» **閱讀文章**
▼
如何用 TensorFlow object detection API 的 Single Shot MultiBox Detector 來做 hand detection

前言

今天要來教大家怎麼用 TensorFlow 的 Object Detection API 來偵測人的手，因為筆者最近在使用這個 repo 的 code
時，還是遇到了一些問題，需要自己再去找資料解決，所以決定基於前人的基礎之上再補充說明一些

相比起去年寫過的一起來玩 OSRF 的 TensorFlow Object Detector，這一篇會有更多對於演算法和細節的敘述，讓大家之後也可以自己學習深入研究各個 model。

TensorFlow Object Detection API 的使用流程

在一開始，先知道所有要做的步驟，會對於整個流程比較有概念：

假設，你今天是只想拿別人現成的結果來做 hand detection，那你可以不需要會上面這一串步驟，你只需要會最後一步 - Inference，拿到現成的 frozen_inference_graph.pb，再寫個程式直接使用這個frozen_inference_graph.pb來 inference 就好（請參考這個範例）。

但如果你對結果不滿意，想要再 finetune 現有的 model；或是你不想要只偵測手，你可能還想分辨是左手還是右手（也就是 model 的輸出類別要變），那你就會需要學會整個流程了，而這篇教學就希望可以達到這個目的。

我假設大家都已經有 Python、TensorFlow 這些東西了，沒有的話可以先去安裝一下。

Dataset download & Image annotation

Dataset 的準備常常是在做 Deep Learning 研究最麻煩的一塊，如果要自己去準備，是可以拿一台相機就出去開始拍，或上網爬下一堆圖片，然後再一張張慢慢標註。（可以用 labelImg 或 labelme）

Hand dataset 是有一些選擇，比較有名的包含 University of Oxford 的 Hand Dataset 和 Indiana Univeristy 的 EgoHands。

因為這些 dataset 都算足夠量的圖片加上 ground truth data，所以我們可以直接拿這些 dataset 來用，我們先假設我們是用 EgoHands。

但因為 TemsorFlow Object Detection API 需要吃的是 TF record 格式的檔案，所以我們還需要做的準備是：

把 dataset 裡面的的格式轉成 csv
把 csv 的內容轉成 TF record

之所以要先轉成 csv 是因為 csv 是相對方便我們看 ground truth data 有沒有問題的。
▲
» **顯示資訊**
▼
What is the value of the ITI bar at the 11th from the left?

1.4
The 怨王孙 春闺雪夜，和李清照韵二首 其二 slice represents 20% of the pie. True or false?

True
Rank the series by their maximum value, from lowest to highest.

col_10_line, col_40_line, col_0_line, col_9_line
▲
▼
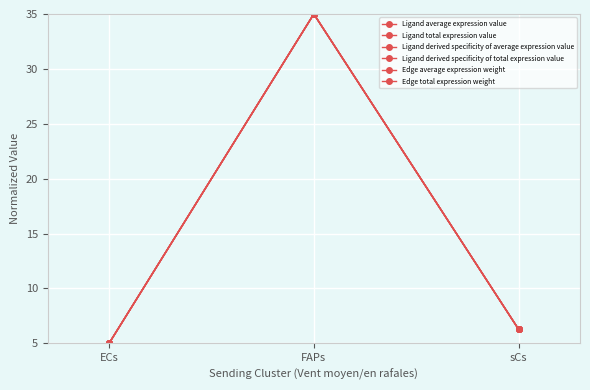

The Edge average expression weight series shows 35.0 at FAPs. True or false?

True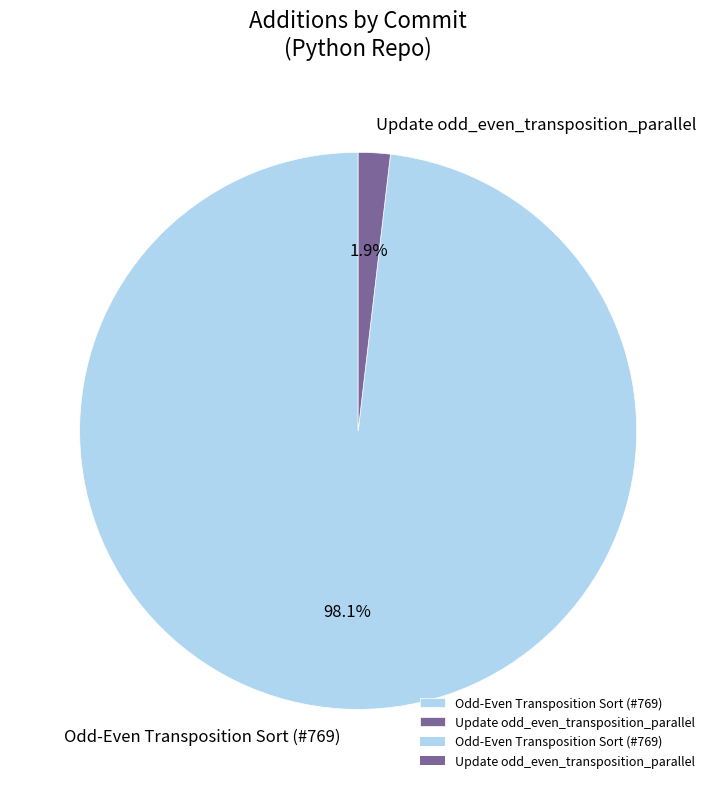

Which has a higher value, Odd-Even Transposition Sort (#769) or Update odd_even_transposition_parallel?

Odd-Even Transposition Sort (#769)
▲
» **任務要求**
請將手部偵測教學文中從「如何用 TensorFlow object」開始、一直到「Object Detector，這一篇會有更多對於演算法和細節的敘述，讓大家之後也可以自己學習深入研究各個 model。」為止的文字一字不差地照錄下來。 這些紀錄在此完全用不到。

» **作答區**
如何用 TensorFlow object detection API 的 Single Shot MultiBox Detector 來做 hand detection

前言

今天要來教大家怎麼用 TensorFlow 的 Object Detection API 來偵測人的手，因為筆者最近在使用這個 repo 的 code
時，還是遇到了一些問題，需要自己再去找資料解決，所以決定基於前人的基礎之上再補充說明一些

相比起去年寫過的一起來玩 OSRF 的 TensorFlow Object Detector，這一篇會有更多對於演算法和細節的敘述，讓大家之後也可以自己學習深入研究各個 model。